Ihre Tochter Mary ist hingegen eine richtige Australierin und kann sich kein anderes Heimatland vorstellen. Nach der Trennung von ihrem griechischstämmigen Mann widmet sie sich liebevoll ihren beiden Söhnen. Als berufstätige Alleinerzieherin hat sie es nicht einfach. Sie gehört jedoch bereits einer anderen Generation Frauen an, denn Mary stellt ihre Selbstständigkeit und das Wohl ihrer Söhne über die Pläne ihres neuen Lebensgefährten Jerry.
Ab den zweiten Abschnitt ist man in der Geschichte gefangen. Versucht man zu Beginn noch alle Informationen den jeweilligen Frauen zuzuordnen, hat man ab diesem Zeitpunkt das Gefühl diese wenigstens teilweise zu kennen, denn Beatrix Kramlovsky deckt immer nur Bruchstücke aus der Vergangenheit der Protagonisten auf. Die Aufarbeitung der Familiengeschichte und die Auswirkungen auf die nachfolgende Generation ist der rote Faden durch diesen Mehrgenerationenroman. Manchmal hatte ich das Gefühl, dass ein etwas pessimistischer Grundton über der Geschichte liegt.

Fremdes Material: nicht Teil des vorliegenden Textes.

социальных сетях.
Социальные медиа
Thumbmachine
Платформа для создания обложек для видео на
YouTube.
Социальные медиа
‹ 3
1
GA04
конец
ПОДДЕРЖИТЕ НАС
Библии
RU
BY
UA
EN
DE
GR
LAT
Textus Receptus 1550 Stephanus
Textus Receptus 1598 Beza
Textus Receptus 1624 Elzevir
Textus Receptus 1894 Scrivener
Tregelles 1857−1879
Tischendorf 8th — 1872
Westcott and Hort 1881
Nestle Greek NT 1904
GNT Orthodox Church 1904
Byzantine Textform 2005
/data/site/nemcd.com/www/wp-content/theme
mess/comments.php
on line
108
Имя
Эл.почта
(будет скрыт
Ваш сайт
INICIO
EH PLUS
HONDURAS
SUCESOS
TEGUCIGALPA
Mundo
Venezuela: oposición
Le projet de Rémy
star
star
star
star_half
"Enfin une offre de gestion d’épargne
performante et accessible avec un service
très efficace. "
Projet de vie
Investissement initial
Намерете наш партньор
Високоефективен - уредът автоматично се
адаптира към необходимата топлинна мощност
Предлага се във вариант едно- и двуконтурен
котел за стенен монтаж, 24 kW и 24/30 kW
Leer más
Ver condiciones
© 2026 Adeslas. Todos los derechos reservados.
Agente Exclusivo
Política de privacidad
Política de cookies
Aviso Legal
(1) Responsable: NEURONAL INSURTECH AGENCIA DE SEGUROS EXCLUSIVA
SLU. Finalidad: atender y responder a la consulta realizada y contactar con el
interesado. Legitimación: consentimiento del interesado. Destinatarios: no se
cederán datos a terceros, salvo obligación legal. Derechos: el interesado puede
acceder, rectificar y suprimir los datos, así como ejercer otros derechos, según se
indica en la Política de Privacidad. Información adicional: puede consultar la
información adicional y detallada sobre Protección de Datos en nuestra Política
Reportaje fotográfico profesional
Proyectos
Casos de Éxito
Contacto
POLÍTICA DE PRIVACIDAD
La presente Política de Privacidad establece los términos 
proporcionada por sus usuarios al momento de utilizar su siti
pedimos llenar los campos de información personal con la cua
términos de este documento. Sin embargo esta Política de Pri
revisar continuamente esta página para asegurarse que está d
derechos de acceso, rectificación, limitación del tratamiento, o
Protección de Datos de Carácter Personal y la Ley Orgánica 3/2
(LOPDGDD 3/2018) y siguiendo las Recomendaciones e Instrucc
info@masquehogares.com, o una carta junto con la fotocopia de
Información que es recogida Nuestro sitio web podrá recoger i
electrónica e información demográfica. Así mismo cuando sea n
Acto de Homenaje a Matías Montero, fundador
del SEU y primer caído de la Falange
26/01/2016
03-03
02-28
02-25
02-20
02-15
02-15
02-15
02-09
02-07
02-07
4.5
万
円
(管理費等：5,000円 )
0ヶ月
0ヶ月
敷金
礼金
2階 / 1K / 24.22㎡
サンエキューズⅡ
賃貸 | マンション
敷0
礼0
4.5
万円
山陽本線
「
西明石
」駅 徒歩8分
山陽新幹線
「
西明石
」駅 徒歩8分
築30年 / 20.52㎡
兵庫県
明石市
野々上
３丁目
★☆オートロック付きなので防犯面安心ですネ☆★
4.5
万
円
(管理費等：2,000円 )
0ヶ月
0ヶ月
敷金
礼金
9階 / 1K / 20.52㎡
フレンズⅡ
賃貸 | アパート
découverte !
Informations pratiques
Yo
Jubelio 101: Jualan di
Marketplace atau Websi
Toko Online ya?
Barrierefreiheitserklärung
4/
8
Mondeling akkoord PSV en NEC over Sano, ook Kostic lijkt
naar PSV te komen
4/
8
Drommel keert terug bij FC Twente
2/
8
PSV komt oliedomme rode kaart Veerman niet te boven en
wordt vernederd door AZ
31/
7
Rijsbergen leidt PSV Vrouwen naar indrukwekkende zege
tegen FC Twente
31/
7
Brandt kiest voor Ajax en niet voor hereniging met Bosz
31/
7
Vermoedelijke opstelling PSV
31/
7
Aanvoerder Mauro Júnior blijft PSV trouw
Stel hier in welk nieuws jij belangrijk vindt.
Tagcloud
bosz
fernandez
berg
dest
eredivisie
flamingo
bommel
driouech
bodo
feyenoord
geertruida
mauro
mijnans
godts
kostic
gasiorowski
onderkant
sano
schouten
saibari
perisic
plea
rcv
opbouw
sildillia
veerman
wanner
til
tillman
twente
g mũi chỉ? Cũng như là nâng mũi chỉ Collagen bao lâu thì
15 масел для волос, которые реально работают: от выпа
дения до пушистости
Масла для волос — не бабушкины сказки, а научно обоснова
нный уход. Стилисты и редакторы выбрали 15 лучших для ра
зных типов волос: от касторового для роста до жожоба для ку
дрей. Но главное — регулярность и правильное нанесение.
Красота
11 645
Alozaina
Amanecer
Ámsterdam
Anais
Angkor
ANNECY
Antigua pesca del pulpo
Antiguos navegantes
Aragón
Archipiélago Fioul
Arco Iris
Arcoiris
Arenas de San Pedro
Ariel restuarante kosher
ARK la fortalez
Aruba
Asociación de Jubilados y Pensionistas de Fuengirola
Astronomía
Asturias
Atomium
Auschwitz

Rosa und ihre Familie fand ich sympathisch und bereits sehr aufgeklärt. Erika wirkt als Erwachsene für mich eher kalt und voreingenommen. Für sie ist ihre Mutter keine "Lichtgestalt", sondern sie fühlte sich von ihr verlassen, während fremde Menschen ihre Unterstützung erhielten. In ihrer Tochter Mary erkennt Erika einen Wesenszug ihrer Mutter wieder und baut im Hinterkopf eine emotionale Sperre zu ihr auf. Erst durch die Reise nach Österreich erhält Mary einige Antworten auf ihre Fragen. Dadurch versucht die Emotionslosigkeit ihrer Mutter besser zu verstehen. Mary ist eine Frau der Gegenwart, die für mich in der Geschichte allerdings am blassesten blieb. Zu ihr und zur erwachsenen Erika konnte ich leider keine richtige Beziehung aufbauen.
Der Inhalt und die Gedanken rund um diesen Mehrgenerationenroman regt zum Nachdenken an. Was ist für uns Heimat? Wie viel bedeutet unsere Herkunft? Auch die Themen Familie und das Verhältnis zwischen Mutter und Tochter sind konstant vorhanden.
Schreibstil:
Der Schreibstil ist anspruchsvoll, oftmals poetisch und der Plot dicht. Man sollte diesen Roman nicht parallel mit einem anderen Buch und eher zügig lesen, dann ist man völlig in der Geschichte drinnen. Zeitsprünge und einige Figuren erfordern anfangs die ganze Konzentration. Trotzdem fand ich die Erzählung sehr intensiv.
Fazit:
Kein einfacher Roman, aber eine bewegende Geschichte über die oftmalige Sprachlosigkeit der im Krieg geborenen Frauen und Männer ihren Kindern gegenüber. Ein intensives Leseerlebnis, das man am Besten in einem Zug durchliest und dabei kein anderes Buch parallel liest. Für mich eine neuentdeckte österreichische Autorin, von der ich noch mehr lesen möchte.